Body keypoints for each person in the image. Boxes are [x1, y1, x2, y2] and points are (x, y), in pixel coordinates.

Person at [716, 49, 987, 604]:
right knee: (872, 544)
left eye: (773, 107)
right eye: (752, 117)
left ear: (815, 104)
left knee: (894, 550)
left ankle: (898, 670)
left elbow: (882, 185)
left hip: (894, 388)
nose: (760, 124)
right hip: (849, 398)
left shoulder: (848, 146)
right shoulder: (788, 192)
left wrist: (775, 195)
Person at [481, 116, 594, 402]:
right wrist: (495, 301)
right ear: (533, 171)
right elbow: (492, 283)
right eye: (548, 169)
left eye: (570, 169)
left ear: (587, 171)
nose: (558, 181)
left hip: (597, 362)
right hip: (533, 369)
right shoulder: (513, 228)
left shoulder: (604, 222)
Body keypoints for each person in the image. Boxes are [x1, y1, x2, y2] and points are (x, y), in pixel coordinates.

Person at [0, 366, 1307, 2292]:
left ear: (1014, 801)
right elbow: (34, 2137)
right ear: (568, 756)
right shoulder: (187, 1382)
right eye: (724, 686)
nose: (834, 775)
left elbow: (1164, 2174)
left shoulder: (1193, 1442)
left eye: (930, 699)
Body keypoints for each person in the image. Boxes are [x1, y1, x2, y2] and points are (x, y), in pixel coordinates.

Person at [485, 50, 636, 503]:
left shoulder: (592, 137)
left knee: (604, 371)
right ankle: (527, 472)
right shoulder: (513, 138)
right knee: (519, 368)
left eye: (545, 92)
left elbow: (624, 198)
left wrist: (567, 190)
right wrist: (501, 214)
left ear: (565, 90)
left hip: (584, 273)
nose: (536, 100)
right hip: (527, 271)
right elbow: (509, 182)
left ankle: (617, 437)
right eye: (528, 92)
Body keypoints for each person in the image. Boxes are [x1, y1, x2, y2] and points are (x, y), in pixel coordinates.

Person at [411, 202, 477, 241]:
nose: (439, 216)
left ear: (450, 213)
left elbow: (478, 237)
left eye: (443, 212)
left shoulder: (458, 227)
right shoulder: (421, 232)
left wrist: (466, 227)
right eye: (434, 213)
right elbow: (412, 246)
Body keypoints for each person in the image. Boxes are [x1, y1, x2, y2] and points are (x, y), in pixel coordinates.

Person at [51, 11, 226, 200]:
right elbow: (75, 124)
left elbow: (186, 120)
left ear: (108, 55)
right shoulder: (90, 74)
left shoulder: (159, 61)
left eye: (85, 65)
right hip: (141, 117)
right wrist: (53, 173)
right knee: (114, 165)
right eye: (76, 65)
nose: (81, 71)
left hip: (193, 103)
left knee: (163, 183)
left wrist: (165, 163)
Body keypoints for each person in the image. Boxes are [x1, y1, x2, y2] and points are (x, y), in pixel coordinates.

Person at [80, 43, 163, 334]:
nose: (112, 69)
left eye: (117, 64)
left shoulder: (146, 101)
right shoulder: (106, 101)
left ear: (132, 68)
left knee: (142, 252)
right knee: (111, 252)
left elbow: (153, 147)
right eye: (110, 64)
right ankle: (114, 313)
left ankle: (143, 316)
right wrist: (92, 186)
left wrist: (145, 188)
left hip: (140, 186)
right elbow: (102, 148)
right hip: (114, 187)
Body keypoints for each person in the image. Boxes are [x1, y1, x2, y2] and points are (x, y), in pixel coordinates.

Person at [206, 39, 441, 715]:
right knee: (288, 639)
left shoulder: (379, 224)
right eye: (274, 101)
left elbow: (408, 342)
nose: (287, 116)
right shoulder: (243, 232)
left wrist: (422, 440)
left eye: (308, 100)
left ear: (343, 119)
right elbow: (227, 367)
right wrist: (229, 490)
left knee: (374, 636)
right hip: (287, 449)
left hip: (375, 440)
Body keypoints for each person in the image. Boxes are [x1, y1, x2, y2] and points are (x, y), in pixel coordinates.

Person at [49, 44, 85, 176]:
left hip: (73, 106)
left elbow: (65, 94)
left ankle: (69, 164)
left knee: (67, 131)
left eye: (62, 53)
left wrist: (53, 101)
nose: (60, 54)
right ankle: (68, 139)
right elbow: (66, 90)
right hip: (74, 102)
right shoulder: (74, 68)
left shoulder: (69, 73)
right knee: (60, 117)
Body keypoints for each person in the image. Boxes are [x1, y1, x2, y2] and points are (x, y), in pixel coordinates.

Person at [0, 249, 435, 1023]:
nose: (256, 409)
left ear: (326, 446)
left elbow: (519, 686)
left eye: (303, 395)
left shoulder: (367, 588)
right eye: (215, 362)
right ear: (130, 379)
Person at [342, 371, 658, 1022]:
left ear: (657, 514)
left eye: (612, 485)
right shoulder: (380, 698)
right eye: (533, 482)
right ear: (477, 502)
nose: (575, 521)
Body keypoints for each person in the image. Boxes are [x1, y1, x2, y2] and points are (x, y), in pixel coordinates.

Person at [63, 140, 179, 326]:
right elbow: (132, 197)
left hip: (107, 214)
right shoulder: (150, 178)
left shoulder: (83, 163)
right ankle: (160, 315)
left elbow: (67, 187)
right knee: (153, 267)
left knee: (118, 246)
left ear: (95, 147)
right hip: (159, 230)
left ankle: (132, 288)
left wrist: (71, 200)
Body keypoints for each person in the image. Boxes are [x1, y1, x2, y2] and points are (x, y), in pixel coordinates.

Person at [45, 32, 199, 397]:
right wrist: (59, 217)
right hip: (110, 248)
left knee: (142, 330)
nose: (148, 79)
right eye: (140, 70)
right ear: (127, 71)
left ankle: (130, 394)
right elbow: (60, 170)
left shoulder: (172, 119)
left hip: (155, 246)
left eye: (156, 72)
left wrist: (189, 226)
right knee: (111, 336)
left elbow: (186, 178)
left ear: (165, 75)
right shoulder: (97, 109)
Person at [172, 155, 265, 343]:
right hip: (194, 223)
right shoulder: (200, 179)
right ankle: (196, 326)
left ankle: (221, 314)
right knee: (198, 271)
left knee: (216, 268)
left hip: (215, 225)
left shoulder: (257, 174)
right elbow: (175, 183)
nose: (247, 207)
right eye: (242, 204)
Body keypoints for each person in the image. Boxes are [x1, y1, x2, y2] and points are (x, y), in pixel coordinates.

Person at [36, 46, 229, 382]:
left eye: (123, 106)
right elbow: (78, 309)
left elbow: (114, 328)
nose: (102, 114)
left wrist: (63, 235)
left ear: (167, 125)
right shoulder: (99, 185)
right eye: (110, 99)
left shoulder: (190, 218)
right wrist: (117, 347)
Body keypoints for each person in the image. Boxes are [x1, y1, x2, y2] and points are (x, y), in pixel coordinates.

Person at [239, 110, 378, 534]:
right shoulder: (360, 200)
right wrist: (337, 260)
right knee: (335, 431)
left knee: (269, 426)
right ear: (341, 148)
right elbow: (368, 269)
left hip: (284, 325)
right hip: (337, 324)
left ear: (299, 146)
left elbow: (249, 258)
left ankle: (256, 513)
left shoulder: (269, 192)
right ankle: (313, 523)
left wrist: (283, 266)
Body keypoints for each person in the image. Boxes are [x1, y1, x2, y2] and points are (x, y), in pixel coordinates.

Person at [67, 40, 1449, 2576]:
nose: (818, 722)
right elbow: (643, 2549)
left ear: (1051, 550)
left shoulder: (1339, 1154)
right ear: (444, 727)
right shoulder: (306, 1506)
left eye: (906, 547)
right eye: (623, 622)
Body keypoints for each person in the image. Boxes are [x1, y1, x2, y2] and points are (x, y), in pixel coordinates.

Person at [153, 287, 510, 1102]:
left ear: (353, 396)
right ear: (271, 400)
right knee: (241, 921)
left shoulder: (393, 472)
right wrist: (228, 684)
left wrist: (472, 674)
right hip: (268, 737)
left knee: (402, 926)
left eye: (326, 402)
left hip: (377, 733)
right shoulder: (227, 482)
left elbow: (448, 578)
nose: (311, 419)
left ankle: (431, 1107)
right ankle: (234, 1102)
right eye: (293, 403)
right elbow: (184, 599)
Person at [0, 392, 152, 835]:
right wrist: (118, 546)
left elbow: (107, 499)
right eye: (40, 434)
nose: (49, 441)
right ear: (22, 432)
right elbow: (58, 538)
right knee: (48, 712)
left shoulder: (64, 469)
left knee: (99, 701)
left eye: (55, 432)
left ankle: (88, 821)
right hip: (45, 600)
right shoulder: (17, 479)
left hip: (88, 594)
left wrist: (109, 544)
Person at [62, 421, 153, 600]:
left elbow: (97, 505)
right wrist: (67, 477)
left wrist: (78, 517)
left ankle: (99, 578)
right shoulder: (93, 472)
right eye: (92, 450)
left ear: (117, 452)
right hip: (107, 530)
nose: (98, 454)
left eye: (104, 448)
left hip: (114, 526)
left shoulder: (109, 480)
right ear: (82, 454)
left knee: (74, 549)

──────────────────────────────

== Task statement ==
Only one stretch of the entries above is wanted: the lines from the one containing "nose: (81, 71)" through the one containing "right wrist: (92, 186)". Please reproduce it exactly.

== Solution to the problem ==
nose: (81, 71)
left hip: (193, 103)
left knee: (163, 183)
left wrist: (165, 163)
Body keypoints for each person in the image. Boxes are [x1, y1, x2, y2] and points are (x, y), in pixel coordinates.

Person at [80, 43, 163, 334]:
nose: (112, 69)
left eye: (117, 64)
left shoulder: (146, 101)
right shoulder: (106, 101)
left ear: (132, 68)
left knee: (142, 252)
right knee: (111, 252)
left elbow: (153, 147)
right eye: (110, 64)
right ankle: (114, 313)
left ankle: (143, 316)
right wrist: (92, 186)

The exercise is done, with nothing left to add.